Data items:
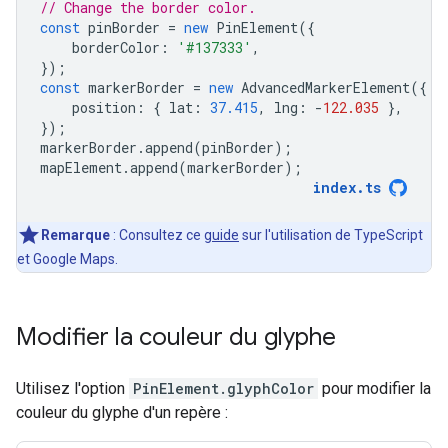
// Change the border color.
const
pinBorder
=
new
PinElement
({
borderColor
:
'#137333'
,
});
const
markerBorder
=
new
AdvancedMarkerElement
({
position
:
{
lat
:
37.415
,
lng
:
-
122.035
},
});
markerBorder
.
append
(
pinBorder
);
mapElement
.
append
(
markerBorder
);
index
.
ts
Remarque
: Consultez ce
guide
sur l'utilisation de TypeScript
et Google Maps.
Modifier la couleur du glyphe
Utilisez l'option
PinElement.glyphColor
pour modifier la
couleur du glyphe d'un repère :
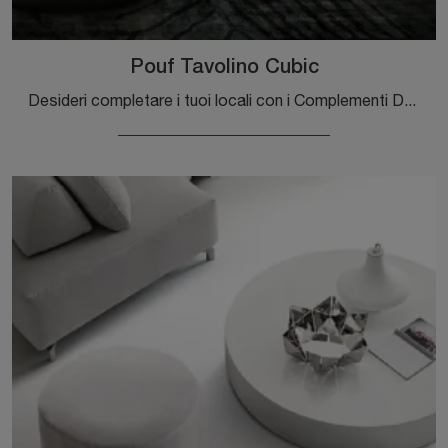
Pouf Tavolino Cubic
Desideri completare i tuoi locali con i Complementi Dema? Eccoti vari modelli di pouf in tessuto come Pouf Tavolino Cubic.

### Problem to solve
Wherever the string "PinElement" appears in the records, copy the whole line.

### Solution for this exercise
PinElement
PinElement.glyphColor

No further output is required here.